6 December 2016

BukGet Project Winding Down

After almost 6 years of operation, it is with a sad heart that I wish to inform the Minecraft community that BukGet will be shutting down. With the most recent BukkitDev changes, we would have weeks of work between retrofitting the existing data for the new BukkitDev URL formats and also reverse-engineering the UI changes that BukkitDev has undergone in order for the API to continue to work. As there are only two of us doing any active work to the project, we are both swamped with other things and our day jobs to perform the needed actions.

It’s been a wild ride everyone, and with some folks taking up the reigns for Spigot with SpiGet I feel I can walk away at least knowing that someone is picking up where we have left off.

We’ve learned a lot with BukGet over the years. With 4 major code revisions to keep up with the demand, we’ve learned how to build a stable, geographically dispersed web service with nothing more than what really felt like spit and twine. As the heydays of 1.2+ million hits a day are long past us, We learned a lot on how to cope with that peak demand, even when it meant completely rewriting the application server in Node.JS and migrating the database from SQL to Mongo. We also did all of this while keeping the entire code-base open-source and doing it without charging the community for this public service.

We hope the community looks at the last 5 years of BukGet’s operation and remembers us in a positive light, but like all good things, this one must come to an end.

25 June 2014

BukGet Infrastructure Expansion

In the past we have run into issues with the API simply keeping up the demand, causing us to expand out to a second server some years ago to help distribute the load. More recently however, the architecture that we have been priding ourselves in being simple and efficient bit us in the butt when the US server went off-line for an extended period of time. Unfortunately for us, this was beyond our control, as the hosting provider that was donating us the gear ran into problems and their entire facility went off-line. We scrambled to being up a temporary master so that generations could continue as normal, however we had to develop a better model for handling this.

Our initial thought was to try to take advantage of the situation and get the community to help us raise the capitol to run our own gear, our way. Unfortunately reality set in pretty quickly when our rally cries were either deleted on Reddit, or generally ignored. A few companies however did respond to offer us some more donated gear and gratis hosting in order to keep us up and running. As it seems that this model is the only model that the community wants to support, we eventually conceited defeat on trying to get our own gear and started communicating with some of the various hosting providers that had contacted us.

With this in mind, we started to engage several companies and then quickly narrowed the list down from there. We wanted to still keep the overall environment small so that it’s manageable by our 2-man (lets be honest, David does most of the ops stuff now) operations team. We also made some small, but fundamental changes to how we will be handling the data, generations, etc. as well. As a result, we went from 2 servers to 6, and we will also be looking into making some other changes down the road to help us react quickly and effectively to any future changes.

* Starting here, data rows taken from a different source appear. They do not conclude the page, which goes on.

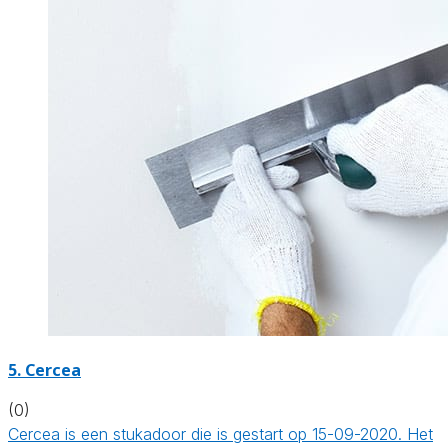
5. Cercea
(0)
Cercea is een stukadoor die is gestart op 15-09-2020. Het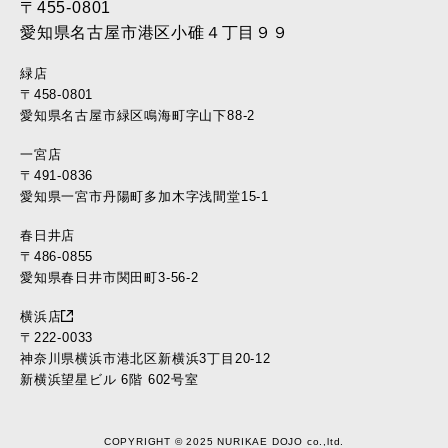
〒455-0801
愛知県名古屋市港区小碓４丁目９９
緑店
〒458-0801
愛知県名古屋市緑区鳴海町字山下88-2
一宮店
〒491-0836
愛知県一宮市丹陽町多加木字浅間堂15-1
春日井店
〒486-0855
愛知県春日井市関田町3-56-2
横浜店
〒222-0033
神奈川県横浜市港北区新横浜3丁目20-12
新横浜望星ビル 6階 602号室
COPYRIGHT © 2025 NURIKAE DOJO co.,ltd.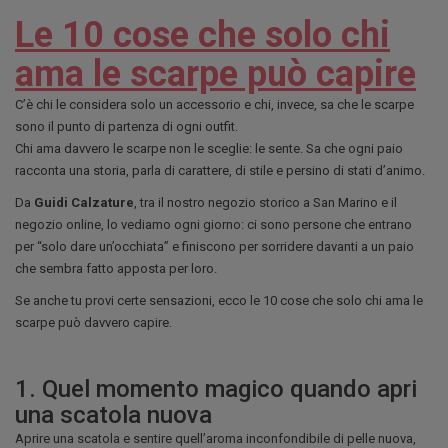
Le 10 cose che solo chi
ama le scarpe può capire
C’è chi le considera solo un accessorio e chi, invece, sa che le scarpe
sono il punto di partenza di ogni outfit.
Chi ama davvero le scarpe non le sceglie: le sente. Sa che ogni paio
racconta una storia, parla di carattere, di stile e persino di stati d’animo.
Da
Guidi Calzature
, tra il nostro negozio storico a San Marino e il
negozio online, lo vediamo ogni giorno: ci sono persone che entrano
per “solo dare un’occhiata” e finiscono per sorridere davanti a un paio
che sembra fatto apposta per loro.
Se anche tu provi certe sensazioni, ecco le 10 cose che solo chi ama le
scarpe può davvero capire.
1. Quel momento magico quando apri
una scatola nuova
Aprire una scatola e sentire quell’aroma inconfondibile di pelle nuova,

The first change we did was make the decision to have dedicated generation servers. In the past, all generation was done on the Dallas API server, and while this never cause any issues, we were putting too many eggs in one basket. We also figured that is 1 generation server is good, it might make sense to have a backup server in-case the first one goes down for any reason (like in-case, you know, our provider goes down).

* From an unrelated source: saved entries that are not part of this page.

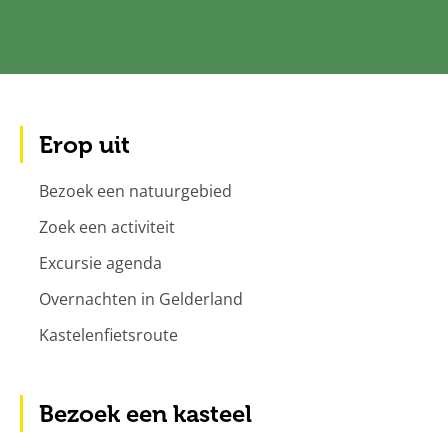
Erop uit
Bezoek een natuurgebied
Zoek een activiteit
Excursie agenda
Overnachten in Gelderland
Kastelenfietsroute
Bezoek een kasteel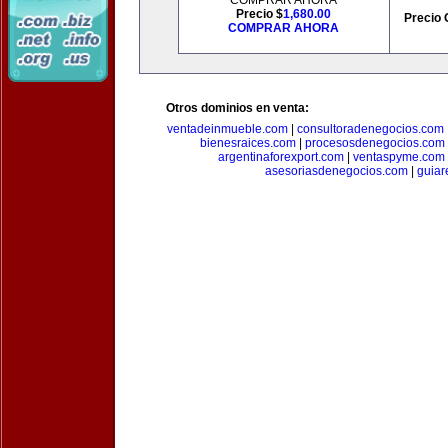
COMPRAR AHORA
Precio $
1,680.00
Precio 
COMPRAR AHORA
Otros dominios en venta:
ventadeinmueble.com
|
consultoradenegocios.com
bienesraices.com
|
procesosdenegocios.com
argentinaforexport.com
|
ventaspyme.com
asesoriasdenegocios.com
|
guiar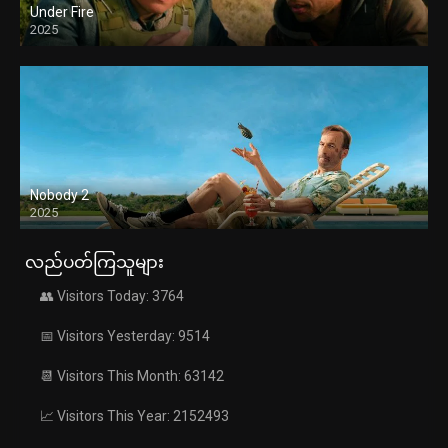
Under Fire
2025
Nobody 2
2025
လည်ပတ်ကြသူများ
👥 Visitors Today: 3764
📅 Visitors Yesterday: 9514
📆 Visitors This Month: 63142
📈 Visitors This Year: 2152493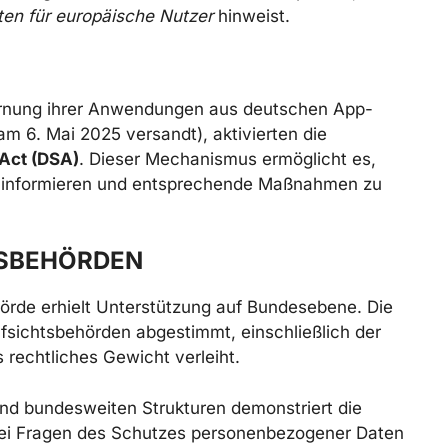
sten für europäische Nutzer
hinweist.
ernung ihrer Anwendungen aus deutschen App-
m 6. Mai 2025 versandt), aktivierten die
 Act (DSA)
. Dieser Mechanismus ermöglicht es,
 zu informieren und entsprechende Maßnahmen zu
ESBEHÖRDEN
ehörde erhielt Unterstützung auf Bundesebene. Die
sichtsbehörden abgestimmt, einschließlich der
s rechtliches Gewicht verleiht.
und bundesweiten Strukturen demonstriert die
bei Fragen des Schutzes personenbezogener Daten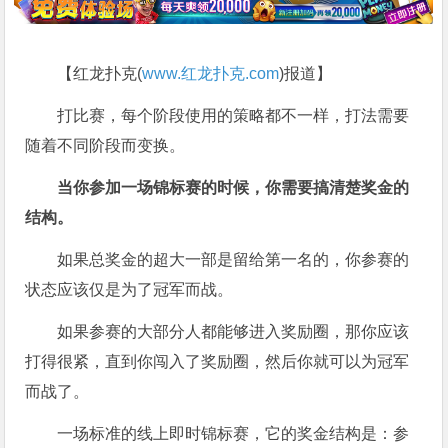
【红龙扑克(
www.红龙扑克.com
)报道】
打比赛，每个阶段使用的策略都不一样，打法需要
随着不同阶段而变换。
当你参加一场锦标赛的时候，你需要搞清楚奖金的
结构。
如果总奖金的超大一部是留给第一名的，你参赛的
状态应该仅是为了冠军而战。
如果参赛的大部分人都能够进入奖励圈，那你应该
打得很紧，直到你闯入了奖励圈，然后你就可以为冠军
而战了。
一场标准的线上即时锦标赛，它的奖金结构是：参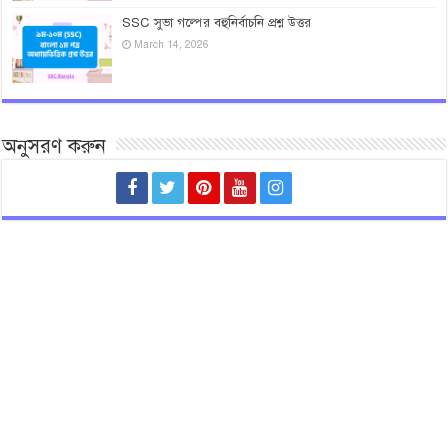
SSC সুভা গল্পের বহুনির্বাচনি প্রশ্ন উত্তর
March 14, 2026
অনুসরণ করুন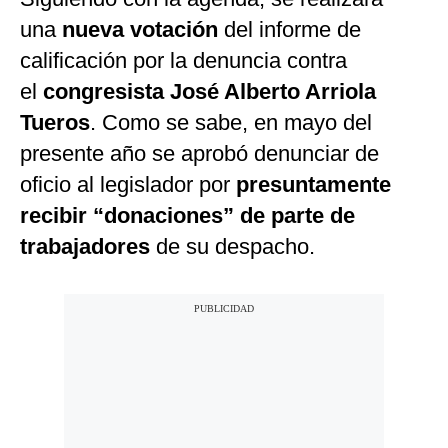
una
nueva votación
del informe de
calificación por la denuncia contra
el
congresista José Alberto Arriola
Tueros
. Como se sabe, en mayo del
presente año se aprobó denunciar de
oficio al legislador por
presuntamente
recibir “donaciones” de parte de
trabajadores
de su despacho.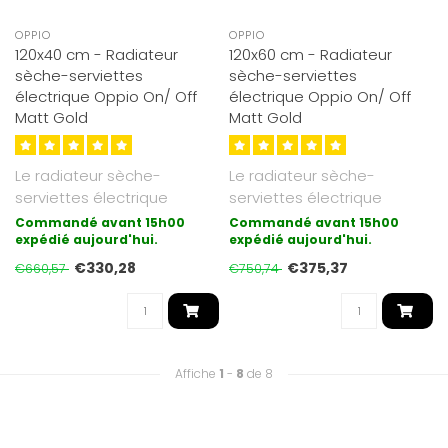
OPPIO
OPPIO
120x40 cm - Radiateur
120x60 cm - Radiateur
sèche-serviettes
sèche-serviettes
électrique Oppio On/ Off
électrique Oppio On/ Off
Matt Gold
Matt Gold
Le radiateur sèche-
Le radiateur sèche-
serviettes électrique
serviettes électrique
On/Off d'Oppio est
On/Off d'Oppio est
Commandé avant 15h00
Commandé avant 15h00
désormais disponi..
expédié aujourd'hui.
désormais disponi..
expédié aujourd'hui.
€330,28
€375,37
€660,57
€750,74
Affiche
1
-
8
de 8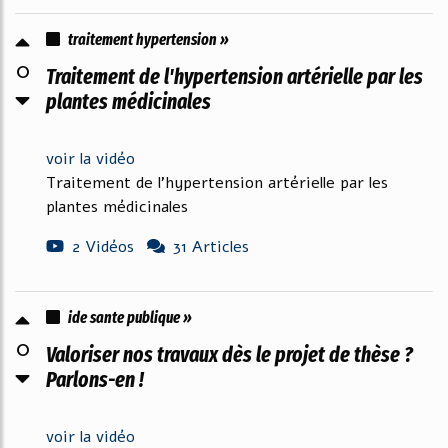
traitement hypertension »
0
Traitement de l'hypertension artérielle par les
plantes médicinales
voir la vidéo
Traitement de l'hypertension artérielle par les
plantes médicinales
2 Vidéos
31 Articles
ide sante publique »
0
Valoriser nos travaux dès le projet de thèse ?
Parlons-en !
voir la vidéo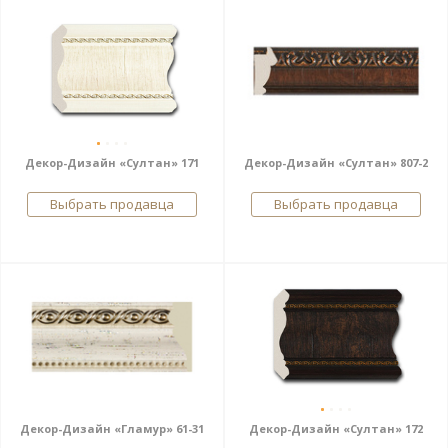
Декор-Дизайн «Султан» 171
Декор-Дизайн «Султан» 807-2
Выбрать продавца
Выбрать продавца
Декор-Дизайн «Гламур» 61-31
Декор-Дизайн «Султан» 172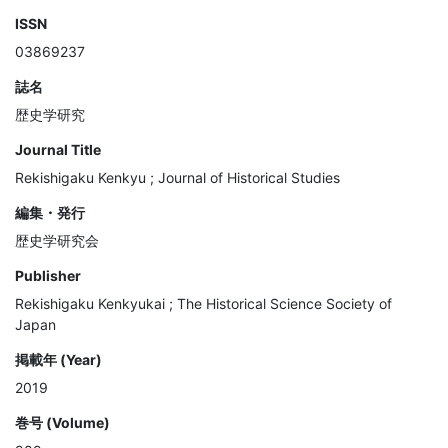
ISSN
03869237
誌名
歴史学研究
Journal Title
Rekishigaku Kenkyu ; Journal of Historical Studies
編集・発行
歴史学研究会
Publisher
Rekishigaku Kenkyukai ; The Historical Science Society of
Japan
掲載年 (Year)
2019
巻号 (Volume)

The second change is that we now will have 2 servers in each geographic region. Each server will also be hosted by a different provider. This means if something goes down, that whole region wont be be (hopefully) significantly impacted.

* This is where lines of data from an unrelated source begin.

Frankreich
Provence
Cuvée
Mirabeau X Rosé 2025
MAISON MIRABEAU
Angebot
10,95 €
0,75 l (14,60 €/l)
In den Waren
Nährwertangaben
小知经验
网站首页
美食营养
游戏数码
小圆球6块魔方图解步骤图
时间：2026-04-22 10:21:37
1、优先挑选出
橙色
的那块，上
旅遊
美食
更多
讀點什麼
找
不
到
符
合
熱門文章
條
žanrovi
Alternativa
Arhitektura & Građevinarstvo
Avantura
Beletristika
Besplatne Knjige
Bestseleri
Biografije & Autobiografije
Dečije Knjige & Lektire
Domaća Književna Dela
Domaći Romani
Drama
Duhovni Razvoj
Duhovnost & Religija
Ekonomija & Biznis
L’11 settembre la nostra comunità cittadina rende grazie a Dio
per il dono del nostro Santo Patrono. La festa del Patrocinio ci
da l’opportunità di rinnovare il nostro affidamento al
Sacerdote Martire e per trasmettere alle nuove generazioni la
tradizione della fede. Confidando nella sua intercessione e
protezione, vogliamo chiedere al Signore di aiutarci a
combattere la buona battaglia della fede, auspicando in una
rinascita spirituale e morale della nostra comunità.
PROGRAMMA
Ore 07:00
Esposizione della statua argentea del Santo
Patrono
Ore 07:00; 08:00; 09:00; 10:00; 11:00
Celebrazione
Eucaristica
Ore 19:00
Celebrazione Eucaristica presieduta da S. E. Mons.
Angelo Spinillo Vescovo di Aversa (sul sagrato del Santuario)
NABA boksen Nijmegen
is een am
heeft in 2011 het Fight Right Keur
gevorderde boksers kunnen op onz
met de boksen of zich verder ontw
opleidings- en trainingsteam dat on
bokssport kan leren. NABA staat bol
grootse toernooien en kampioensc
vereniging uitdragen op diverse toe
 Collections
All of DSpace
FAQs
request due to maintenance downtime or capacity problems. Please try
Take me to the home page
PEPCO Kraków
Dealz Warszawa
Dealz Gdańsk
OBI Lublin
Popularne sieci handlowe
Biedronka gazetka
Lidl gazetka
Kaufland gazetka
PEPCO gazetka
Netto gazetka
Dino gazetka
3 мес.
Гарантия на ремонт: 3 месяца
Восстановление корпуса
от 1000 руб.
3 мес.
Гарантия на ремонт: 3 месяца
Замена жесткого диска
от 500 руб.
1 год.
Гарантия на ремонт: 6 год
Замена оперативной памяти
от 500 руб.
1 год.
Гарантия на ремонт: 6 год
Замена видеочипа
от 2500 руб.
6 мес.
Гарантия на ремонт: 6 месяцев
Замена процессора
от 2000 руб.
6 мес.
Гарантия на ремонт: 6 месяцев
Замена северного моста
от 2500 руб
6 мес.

Thirdly, we decided to expand out the MongoDB instances a touch, making sure that the API servers are all identical (and now slaved) to the current active master generator.

Lastly, while the city-based naming convention worked well for us, it often created some confusion. So we are switching up to a state/country model with each region also rolled up into it’s respective regional record. This means that to a large degree, we have added some more granularity to how we are referencing the our systems, and also help developers when troubleshooting issues with their code.

In general our goal here is to try to make the BukGet platform generally more stable for everyone and provide the needed resources to grow. We have already talked internally about starting to support more servers than just Bukkit, however some of these changes were needed first to really bring everything up to speed before we could start working down those paths.

28 March 2014

API1 and API2 Officially Deprecated and Going Off-line

At approximately 1800hrs GMT, API1 and API2 (the legacy APIs) will be brought off-line. As we have been very vocal about this occurring, there should be minimal impact to people that are using the API. In the vast majority of cases, there should be no impact if you are running the latest versions of whatever server manager you happen to be running.
We have worked directly with many of the more popular panels (including McMyAdmin, Multicraft, SpaceBukkit, etc.) to make sure that they had a version running on the current API before we shut down the old ones. If anyone is experiencing issues with their panel, please communicate with your panel/hosting vendor.

Also, as a result of this, we will be switching over to our new GeoDNS system for the servers and adding the Paris server back into the mix. This means that Eurasian clients will talk to the Paris server, and American clients will communicate to the Dallas one. This change is a DNS change and is expected to take about 24-48hrs to propagate to all of the DNS servers.